Document segment:
** BEGIN **
# Lights



## dickhob (Dec 12, 2007)

I'm getting a new camera for Xmas- Canon PowerShot A570IS.  I know it is not up to snuff with some of the stuff some of you guys use, but hopefully, it will be decent enough for website photos.

Anyway, after reading some of the posts on lighting I took a trip to WalMart, found the 6500k daylight fourescent bulbs.  They have 40, 60, 75, and 100 watt.  If it was mentioned in the other posts I missed it and of course I can't find what I read about last night.

Can someone tell me what wattage I should get?

Also, if I understand correctly, I need 5 lights for the lightbox- Top, Back, Left, Right and front by the camera.  Is that correct?

I can't post any pics yet 'cause I don't have the pens or photo equip, but you can count on something after Xmas.

Thanks
Dick


----------



## Daniel (Dec 12, 2007)

Dick, Both of my side lights are 500 watt halogen. my front light is a 75 watt incandescent. I use no top light or back light If on occasion I do I just grad a 24 inch florescent shop light as I like florescent for my back light. never had a need for top lighting


----------



## MesquiteMan (Dec 12, 2007)

Dick,

I have never seen a 100 watt floursecent.  Are you sure that is what they were?  I would guess that they are regular incandescent.

I was told to use 5,000k CF lights in as large as I could get.  I belive my bulbs are 23 or 25 watt.  I have 3 of them and use the large metal work lights for reflectors.  I think I am getting good light and really good pictures.

Hope that helps.


----------



## gketell (Dec 12, 2007)

You only need three.  Left, right and "front".  

If you want zero shadow move left light a little backward to light the object and behind it and the right light a little forward to light the object and in front of it.  Obviously, left/right/front/back doesn't matter which goes where.  The "front" light can be used wherever you want to stick it for best reflection.

Daylight CFLs make it easy if your camera can't do a manual white balance.  If it can then any bulb will work, just make all three the same.
** END **
Stored records:
** BEGIN **
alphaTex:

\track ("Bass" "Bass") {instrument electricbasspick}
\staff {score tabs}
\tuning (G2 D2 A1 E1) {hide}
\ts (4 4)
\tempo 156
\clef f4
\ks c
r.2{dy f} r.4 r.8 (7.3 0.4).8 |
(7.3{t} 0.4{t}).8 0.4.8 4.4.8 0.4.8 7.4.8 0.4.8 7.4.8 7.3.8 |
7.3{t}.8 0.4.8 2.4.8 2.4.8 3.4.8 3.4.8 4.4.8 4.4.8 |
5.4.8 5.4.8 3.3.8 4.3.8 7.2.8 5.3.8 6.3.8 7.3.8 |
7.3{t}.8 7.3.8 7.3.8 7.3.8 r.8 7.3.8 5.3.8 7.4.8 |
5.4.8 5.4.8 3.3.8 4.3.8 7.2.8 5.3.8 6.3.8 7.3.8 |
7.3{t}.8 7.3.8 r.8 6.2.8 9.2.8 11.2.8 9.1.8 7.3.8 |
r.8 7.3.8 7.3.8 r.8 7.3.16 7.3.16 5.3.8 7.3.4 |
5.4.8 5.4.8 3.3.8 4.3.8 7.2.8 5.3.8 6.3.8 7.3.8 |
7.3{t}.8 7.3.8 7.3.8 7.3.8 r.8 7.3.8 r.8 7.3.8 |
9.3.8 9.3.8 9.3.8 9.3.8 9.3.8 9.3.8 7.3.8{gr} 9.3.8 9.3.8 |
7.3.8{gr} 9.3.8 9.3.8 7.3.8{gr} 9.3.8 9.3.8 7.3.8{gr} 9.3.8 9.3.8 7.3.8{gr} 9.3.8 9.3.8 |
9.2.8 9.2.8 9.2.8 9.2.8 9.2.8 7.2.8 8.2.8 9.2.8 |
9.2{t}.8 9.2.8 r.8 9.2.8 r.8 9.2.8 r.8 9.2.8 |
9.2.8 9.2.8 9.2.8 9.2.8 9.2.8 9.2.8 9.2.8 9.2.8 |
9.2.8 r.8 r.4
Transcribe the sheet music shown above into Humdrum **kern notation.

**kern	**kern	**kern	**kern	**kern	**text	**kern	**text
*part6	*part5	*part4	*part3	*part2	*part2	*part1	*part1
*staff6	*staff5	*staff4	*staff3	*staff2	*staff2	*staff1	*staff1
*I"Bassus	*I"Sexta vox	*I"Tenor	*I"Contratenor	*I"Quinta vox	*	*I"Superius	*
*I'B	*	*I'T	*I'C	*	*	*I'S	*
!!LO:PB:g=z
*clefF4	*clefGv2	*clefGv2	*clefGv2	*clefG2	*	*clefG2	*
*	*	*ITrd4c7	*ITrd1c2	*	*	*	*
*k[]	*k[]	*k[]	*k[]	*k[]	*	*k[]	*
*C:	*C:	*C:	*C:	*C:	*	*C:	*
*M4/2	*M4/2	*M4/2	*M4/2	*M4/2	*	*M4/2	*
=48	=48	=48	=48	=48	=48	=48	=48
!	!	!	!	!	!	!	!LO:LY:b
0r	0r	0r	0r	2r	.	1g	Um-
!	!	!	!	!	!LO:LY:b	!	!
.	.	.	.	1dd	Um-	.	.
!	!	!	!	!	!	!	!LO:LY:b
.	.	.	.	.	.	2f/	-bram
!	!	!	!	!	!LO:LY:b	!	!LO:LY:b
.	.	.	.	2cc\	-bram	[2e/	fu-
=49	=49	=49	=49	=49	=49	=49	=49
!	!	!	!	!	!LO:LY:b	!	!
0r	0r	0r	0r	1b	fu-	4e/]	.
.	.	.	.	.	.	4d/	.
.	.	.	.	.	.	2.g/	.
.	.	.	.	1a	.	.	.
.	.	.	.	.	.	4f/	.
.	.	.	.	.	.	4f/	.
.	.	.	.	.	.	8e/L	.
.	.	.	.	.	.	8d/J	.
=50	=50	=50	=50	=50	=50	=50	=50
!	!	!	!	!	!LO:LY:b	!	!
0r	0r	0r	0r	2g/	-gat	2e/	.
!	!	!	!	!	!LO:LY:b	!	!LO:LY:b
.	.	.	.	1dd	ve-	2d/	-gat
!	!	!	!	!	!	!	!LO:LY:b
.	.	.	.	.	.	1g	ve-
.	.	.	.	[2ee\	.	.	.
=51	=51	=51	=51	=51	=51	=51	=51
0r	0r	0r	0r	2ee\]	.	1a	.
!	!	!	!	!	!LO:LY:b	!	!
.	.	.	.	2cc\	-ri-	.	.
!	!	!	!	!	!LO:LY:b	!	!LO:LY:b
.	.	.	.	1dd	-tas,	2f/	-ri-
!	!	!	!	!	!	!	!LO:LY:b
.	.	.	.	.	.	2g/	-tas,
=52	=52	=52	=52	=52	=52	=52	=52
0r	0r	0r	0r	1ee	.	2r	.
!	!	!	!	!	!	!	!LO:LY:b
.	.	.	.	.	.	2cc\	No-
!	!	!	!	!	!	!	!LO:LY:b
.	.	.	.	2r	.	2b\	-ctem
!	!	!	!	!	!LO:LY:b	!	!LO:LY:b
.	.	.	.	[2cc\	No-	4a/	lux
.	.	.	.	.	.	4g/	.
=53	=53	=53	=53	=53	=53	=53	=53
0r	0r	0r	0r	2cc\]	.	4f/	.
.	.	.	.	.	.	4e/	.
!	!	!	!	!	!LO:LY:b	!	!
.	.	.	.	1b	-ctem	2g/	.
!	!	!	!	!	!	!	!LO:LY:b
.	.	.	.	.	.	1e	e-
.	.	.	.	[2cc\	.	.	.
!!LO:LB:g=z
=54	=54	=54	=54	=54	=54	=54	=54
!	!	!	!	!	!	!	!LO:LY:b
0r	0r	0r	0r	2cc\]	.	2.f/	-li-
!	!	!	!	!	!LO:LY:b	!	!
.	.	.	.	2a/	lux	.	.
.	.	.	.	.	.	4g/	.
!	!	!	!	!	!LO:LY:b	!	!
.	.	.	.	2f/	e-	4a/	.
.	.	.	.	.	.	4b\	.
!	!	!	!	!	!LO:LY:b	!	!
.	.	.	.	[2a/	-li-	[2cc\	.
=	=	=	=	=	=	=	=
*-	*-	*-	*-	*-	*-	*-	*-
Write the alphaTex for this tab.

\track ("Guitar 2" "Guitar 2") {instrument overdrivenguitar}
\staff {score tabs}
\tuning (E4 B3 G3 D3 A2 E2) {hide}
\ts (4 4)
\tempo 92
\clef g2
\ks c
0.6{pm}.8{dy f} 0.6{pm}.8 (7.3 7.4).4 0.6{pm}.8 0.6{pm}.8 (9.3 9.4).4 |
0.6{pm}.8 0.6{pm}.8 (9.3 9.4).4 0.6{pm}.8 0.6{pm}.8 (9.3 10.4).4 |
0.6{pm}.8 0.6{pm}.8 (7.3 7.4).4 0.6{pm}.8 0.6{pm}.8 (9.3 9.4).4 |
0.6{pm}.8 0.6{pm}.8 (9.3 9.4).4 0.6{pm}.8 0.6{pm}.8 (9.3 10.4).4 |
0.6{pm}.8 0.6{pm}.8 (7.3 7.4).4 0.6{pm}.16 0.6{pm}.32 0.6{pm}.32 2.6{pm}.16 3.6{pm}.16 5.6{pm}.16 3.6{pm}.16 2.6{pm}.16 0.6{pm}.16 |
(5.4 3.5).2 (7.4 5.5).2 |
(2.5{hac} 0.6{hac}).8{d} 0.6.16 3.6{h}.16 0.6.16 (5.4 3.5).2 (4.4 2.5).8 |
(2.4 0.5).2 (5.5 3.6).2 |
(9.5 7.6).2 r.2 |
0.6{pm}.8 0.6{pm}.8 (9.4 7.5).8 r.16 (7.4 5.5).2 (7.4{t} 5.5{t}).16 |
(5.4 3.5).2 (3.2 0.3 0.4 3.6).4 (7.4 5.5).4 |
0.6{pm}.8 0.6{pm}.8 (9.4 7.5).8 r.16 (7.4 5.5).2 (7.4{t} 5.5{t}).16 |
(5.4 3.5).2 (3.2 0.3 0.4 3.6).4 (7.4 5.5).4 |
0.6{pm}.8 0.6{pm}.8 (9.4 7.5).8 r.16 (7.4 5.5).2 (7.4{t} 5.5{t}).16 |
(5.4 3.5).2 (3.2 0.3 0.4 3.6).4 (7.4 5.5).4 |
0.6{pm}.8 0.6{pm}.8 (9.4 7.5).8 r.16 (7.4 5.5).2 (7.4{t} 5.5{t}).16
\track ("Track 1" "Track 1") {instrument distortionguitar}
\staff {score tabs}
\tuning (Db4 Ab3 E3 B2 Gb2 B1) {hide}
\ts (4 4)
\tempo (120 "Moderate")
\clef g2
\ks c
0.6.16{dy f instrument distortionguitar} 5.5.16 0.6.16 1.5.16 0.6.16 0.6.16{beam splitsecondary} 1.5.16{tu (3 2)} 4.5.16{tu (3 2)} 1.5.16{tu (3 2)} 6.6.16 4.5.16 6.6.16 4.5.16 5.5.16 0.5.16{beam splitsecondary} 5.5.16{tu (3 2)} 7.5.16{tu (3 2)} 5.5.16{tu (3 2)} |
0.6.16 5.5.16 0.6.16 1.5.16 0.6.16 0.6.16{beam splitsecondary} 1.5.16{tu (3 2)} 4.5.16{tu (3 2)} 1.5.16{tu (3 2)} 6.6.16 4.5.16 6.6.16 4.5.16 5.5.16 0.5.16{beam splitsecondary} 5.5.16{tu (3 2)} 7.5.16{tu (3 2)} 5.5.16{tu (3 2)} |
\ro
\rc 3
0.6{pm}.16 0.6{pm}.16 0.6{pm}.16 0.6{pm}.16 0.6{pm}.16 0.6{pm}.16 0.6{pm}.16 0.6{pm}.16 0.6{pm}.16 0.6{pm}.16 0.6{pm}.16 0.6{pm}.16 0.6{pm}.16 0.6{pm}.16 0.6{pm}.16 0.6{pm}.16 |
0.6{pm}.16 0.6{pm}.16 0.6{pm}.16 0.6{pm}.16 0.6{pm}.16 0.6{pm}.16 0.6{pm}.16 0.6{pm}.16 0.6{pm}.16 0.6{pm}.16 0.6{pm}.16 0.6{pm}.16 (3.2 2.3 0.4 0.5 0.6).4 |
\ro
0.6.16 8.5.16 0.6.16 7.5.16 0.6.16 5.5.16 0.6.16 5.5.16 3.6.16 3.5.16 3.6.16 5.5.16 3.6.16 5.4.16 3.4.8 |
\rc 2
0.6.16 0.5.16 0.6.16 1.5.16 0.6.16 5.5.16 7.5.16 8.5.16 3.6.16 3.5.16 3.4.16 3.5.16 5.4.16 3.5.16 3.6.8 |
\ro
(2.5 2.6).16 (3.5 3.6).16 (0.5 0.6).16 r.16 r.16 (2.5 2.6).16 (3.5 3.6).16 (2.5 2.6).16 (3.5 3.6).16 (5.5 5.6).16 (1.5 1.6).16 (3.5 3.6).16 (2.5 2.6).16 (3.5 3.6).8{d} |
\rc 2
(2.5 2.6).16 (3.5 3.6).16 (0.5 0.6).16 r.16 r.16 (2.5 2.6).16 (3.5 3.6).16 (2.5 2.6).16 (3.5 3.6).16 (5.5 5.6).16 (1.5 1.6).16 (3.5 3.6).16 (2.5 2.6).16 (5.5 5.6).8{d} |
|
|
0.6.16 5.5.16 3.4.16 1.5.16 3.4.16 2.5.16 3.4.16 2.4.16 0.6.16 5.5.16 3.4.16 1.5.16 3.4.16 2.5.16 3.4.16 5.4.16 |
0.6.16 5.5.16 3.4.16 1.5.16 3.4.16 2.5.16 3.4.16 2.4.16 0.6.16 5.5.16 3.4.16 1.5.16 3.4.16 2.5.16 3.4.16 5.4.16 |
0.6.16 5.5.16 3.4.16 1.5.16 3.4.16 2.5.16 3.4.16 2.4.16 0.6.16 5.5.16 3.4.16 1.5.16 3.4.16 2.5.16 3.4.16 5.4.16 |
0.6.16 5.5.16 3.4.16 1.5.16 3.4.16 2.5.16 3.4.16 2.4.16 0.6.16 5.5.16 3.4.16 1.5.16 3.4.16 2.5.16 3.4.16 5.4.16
** END **
Work instructions:
**A.** Answer these questions from the photo-lighting thread, one line each:
(i) Which camera model is Dick expecting to get for Christmas?
(ii) What kind of bulbs does Daniel use for his two side lights, and at what wattage?
(iii) How many lights does gketell say are needed, and in which positions?
**B.** Write the next part of the photo-lighting thread, picking up right after its final sentence.
Those lines stand apart from the lighting thread as separate material.

Answers to the exercises:
**A.**
(i) A Canon PowerShot A570IS.
(ii) 500-watt halogen bulbs.
(iii) Three: left, right and front.

**B.**
The brighter the better so your camera can shoot fast (reducing shake issues) and with a small aperture (to give you maximum depth of field).

GK


----------



## Marc Phillips (Dec 12, 2007)

I use 4 photo fluorescent light bulbs. These bulbs have a color temperature of 5100k. Each bulb is the equivalent of 150 watts. of tungsten light.

Length of bulb is 7"
5100K color temperature
Flicker free bulbs designed for video and digital photography
Light output per bulb 2800 lumens

These are available on Ebay... and they wont fit in a regular reflector... the base is too large.


----------



## dickhob (Dec 12, 2007)

Thanks Guys,
I am sure there was a 100watt bulb (maybe these are equivalent to 100watt- I simply don't remember now- I knew I should have written it down).  These are GE bulbs.  I'll post some pics when I get set up.

Thanks again
Dick


----------



## rherrell (Dec 13, 2007)

26W , 100W equivalent , 6500K compact fluorescent X3 is what I have. Got 'em at Wal-Mart.


----------



## gerryr (Dec 13, 2007)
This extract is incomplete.